Gary Numan on the vagaries of musical fashion and doing it all in the box
There aren’t many people who can claim to be true pioneers of electronic music. This, however, is certainly one of them.
It’s fair to say that Gary Numan doesn’t write many ‘upbeat’ tunes. The electronic legend’s breakthrough album, 1979’s Replicas, depicted a cold, dark world of isolation and unhappy androids. Follow-up albums featured paranoia, atheism and yet more isolation.
While recording 2013’s Splinter (Songs from a Broken Mind), Numan was plagued by depression and wrote about the effect it was having on his family.
“Thankfully, I beat the depression,” says the smiling 58-year-old, adjusting himself on a comfy armchair in a West London hotel. “And I have to say that life is great. I’m enjoying living in LA [he moved there in 2012]. I’ve got a wonderful family. Splinter had some great reviews and I’ve recently signed a record deal with BMG, who are really excited about the new album.”

**WORK REQUEST 1:**
Count how many lines in the listing contain the word "Elite", treating case as significant, and reply with the number alone.
The Gary Numan article and the listing are unrelated to each other.

**DATASET EXTRACT:**

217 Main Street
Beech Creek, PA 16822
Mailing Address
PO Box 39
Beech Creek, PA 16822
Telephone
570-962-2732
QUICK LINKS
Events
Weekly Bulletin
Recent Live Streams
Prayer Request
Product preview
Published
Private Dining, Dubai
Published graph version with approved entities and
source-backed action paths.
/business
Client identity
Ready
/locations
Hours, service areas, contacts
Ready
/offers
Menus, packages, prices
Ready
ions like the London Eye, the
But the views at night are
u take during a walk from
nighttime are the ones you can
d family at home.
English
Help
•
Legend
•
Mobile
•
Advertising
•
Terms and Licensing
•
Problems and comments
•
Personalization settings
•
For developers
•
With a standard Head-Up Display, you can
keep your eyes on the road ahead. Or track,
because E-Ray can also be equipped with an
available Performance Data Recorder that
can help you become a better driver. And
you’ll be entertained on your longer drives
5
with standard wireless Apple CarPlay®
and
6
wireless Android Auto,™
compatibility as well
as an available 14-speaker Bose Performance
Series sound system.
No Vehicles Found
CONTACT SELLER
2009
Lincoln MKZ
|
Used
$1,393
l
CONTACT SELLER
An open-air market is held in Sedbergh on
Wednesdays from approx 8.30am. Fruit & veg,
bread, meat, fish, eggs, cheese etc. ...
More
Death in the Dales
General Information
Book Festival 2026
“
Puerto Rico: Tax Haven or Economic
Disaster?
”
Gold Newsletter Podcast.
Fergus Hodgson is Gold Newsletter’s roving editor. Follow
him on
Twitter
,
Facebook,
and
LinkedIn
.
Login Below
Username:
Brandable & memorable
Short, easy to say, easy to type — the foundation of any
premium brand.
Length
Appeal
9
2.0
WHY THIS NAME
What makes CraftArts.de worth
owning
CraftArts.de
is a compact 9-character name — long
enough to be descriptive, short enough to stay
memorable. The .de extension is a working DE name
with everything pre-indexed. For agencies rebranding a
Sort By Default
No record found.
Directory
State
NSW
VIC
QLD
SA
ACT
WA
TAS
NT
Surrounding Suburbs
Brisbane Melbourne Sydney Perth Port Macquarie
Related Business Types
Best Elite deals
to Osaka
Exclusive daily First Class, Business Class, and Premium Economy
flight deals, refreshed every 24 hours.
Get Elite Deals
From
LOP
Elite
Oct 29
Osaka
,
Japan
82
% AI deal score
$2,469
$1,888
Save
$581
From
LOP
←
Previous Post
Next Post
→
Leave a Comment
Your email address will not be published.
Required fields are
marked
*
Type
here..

**WORK REQUEST 2:**
Translate this sentence from the Gary Numan article into Spanish: "The electronic legend’s breakthrough album, 1979’s Replicas, depicted a cold, dark world of isolation and unhappy androids."

**RESPONSE BOX 1:**
3

**RESPONSE BOX 2:**
El álbum con el que la leyenda electrónica se dio a conocer, Replicas, de 1979, retrataba un mundo frío y oscuro de aislamiento y androides infelices.